取り組む課題:
a - 抜粋によると、お母さんが注文したトンカツ定食には、ご飯、トンカツ、うどんがそれぞれどれだけ入っていたか。
b - 次の(i)〜(iii)がそれぞれ抜粋の内容と合うかどうかを「はい」か「いいえ」で答え、判断の決め手となる抜粋の言葉を引用せよ。(i) お父さんの料理には、うどんが3玉以上あった。(ii) トンカツの衣は厚くて固かった。(iii) この時のお母さんは、隣のテーブルをチラ見するつもりでいた。

抜粋:

前回のお話はこちら
お店で外食する時、
他のテーブルをあまりジロジロみるのは
マナー違反だけど
チラ見して
「あ、あれ美味しそう!」
ってやっちゃうわよね。
お母さんは確信的にキョロ見する。
孤独のグルメのゴローなんて
恥ずかしげもなく
他の人の注文した料理を
「あ、自分もそれください」
なんて言っちゃってるからね。
でもこの時のお母さんは
チラ見する気は本当になかったのよ。
でも、
否応無しに視界のすみに映った
隣のテーブルの「それ」は
お母さんの意識を捉えてしまったの。
おとうさんの顔を見たら
彼もまた、「それ」を見てしまったようで
「それ」から視線をゆっくり
お母さんに移して凍りついていた。
そして私たちは無言で
そっと店内を見回し、顔を合わせた。
見た?
み、見た…
信じられないものを目にした我々は
固唾を飲んで自分達の料理を待った。
そして運ばれてきた料理がこちら
ちなみに最近食べた普通の定食
写真じゃ伝わりきらなさそうだから
説明すると
お母さんが注文したトンカツ定食は
ご飯3合、トンカツ5枚、うどん1玉
これ、ご飯とうどん少なめで頼んでるのよ。
お父さんの方はうどんは完全に3玉以上あった。
唐揚げはでかいのが10個以上乗ってて
ご飯はやはり3合ほど。
さっき周りを見渡した時に見て
2人が凍りついた光景はこれだった。
店内全てのテーブルに
日本昔ばなしに出てくる
御供物みたいな山のご飯と
炊き出しかな?って量のおかずが乗ってたの…!
ここはそういう店だったみたい。
山盛り専門店。
運ばれてきた料理の量に
完全に怯んでしまったけど
と、とにかく運ばれてきたからには食べなくちゃ。
いただきます!
トンカツにかぶりつくと
衣は厚過ぎずサクッとしてて
お肉は薄く安っぽいけど
よくした処理がしてあるのか
臭みはなく、ソースをかけたら
キャベツとのマリアージュが中々美味。

資料の抜粋:
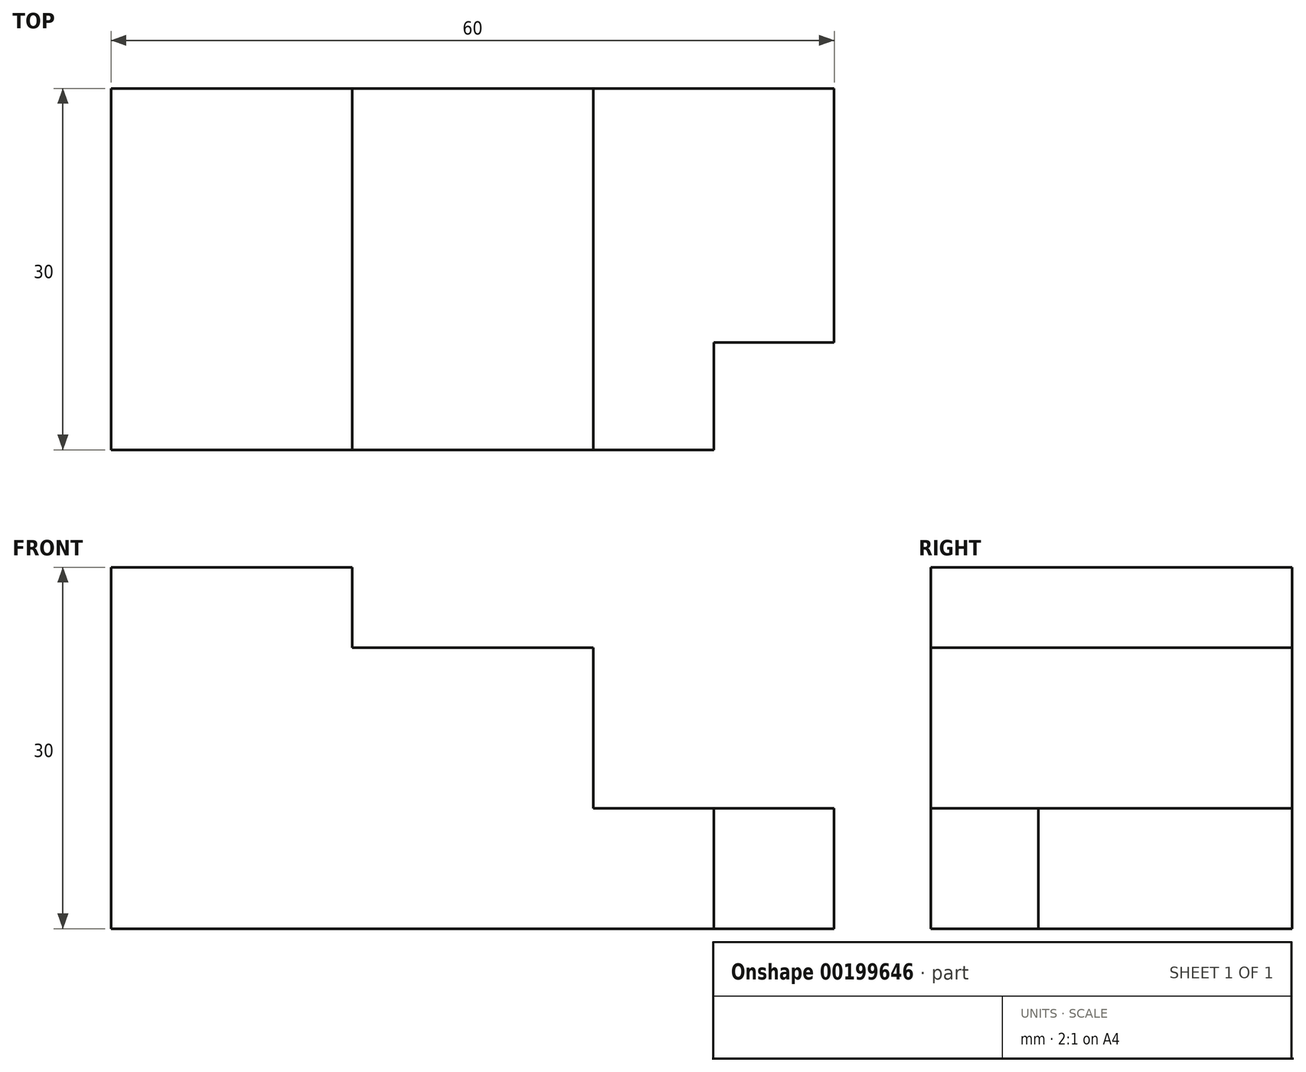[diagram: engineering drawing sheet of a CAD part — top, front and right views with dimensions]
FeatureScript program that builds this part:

課題の解答:
a - ご飯3合、トンカツ5枚、うどん1玉が入っていた。

b -
(i) はい。「お父さんの方はうどんは完全に3玉以上あった。」とある。
(ii) いいえ。「衣は厚過ぎずサクッとしてて」とある。
(iii) いいえ。「チラ見する気は本当になかったのよ。」とある。